The number of queries per second (QPS) that a service can process is different from the maximum number of on-demand instances that can be used at a specific point in time.
You can estimate the required number of on-demand instances by using the following formula:
A single instance with concurrency = 1: An instance processes one request at a time.
Number of required instances = Requests per second × Request processing time (seconds)
For example, 10,000 requests are processed per second. If the average request processing time for each request is 1 second, the maximum number of required on-demand instances is 10,000 (10,000 × 1 = 10,000). If the average request processing time for each request is 10 milliseconds (0.01 second), the maximum number of required on-demand instances is 100 (10,000 × 0.01 = 100).
A single instance with concurrency > 1: An instance processes multiple requests at the same time.
Number of required instances = Requests per second × Request processing time (seconds)/Instance concurrency
For example, 10,000 requests are processed per second and the instance concurrency is 10. If the average request processing time for each request is 1 second, the maximum number of required on-demand instances is 1,000 (10,000 × 1/10 = 1,000).
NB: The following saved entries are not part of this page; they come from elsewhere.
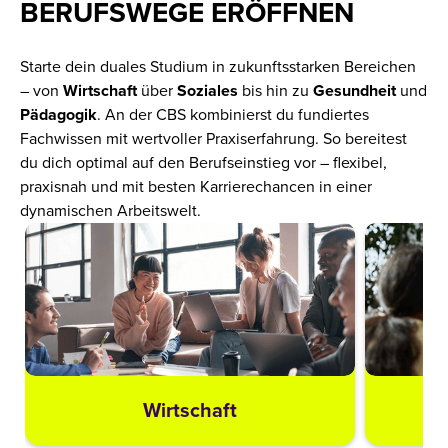
BERUFSWEGE ERÖFFNEN
Starte dein duales Studium in zukunftsstarken Bereichen
– von
Wirtschaft
über
Soziales
bis hin zu
Gesundheit
und
Pädagogik
. An der CBS kombinierst du fundiertes
Fachwissen mit wertvoller Praxiserfahrung. So bereitest
du dich optimal auf den Berufseinstieg vor – flexibel,
praxisnah und mit besten Karrierechancen in einer
dynamischen Arbeitswelt.
Wirtschaft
If the average request processing time for each request is 10 milliseconds (0.01 seconds), the maximum number of required on-demand instances is 10 (10,000 × 0.01/10 = 10).
For more information, see Configure instance concurrency.
NoteBy default, each Alibaba Cloud account can run up to 100 instances in each region. The actual quota displayed on the General Quotas page in the Quota Center console prevails. You can increase the quota in the Quota Center console.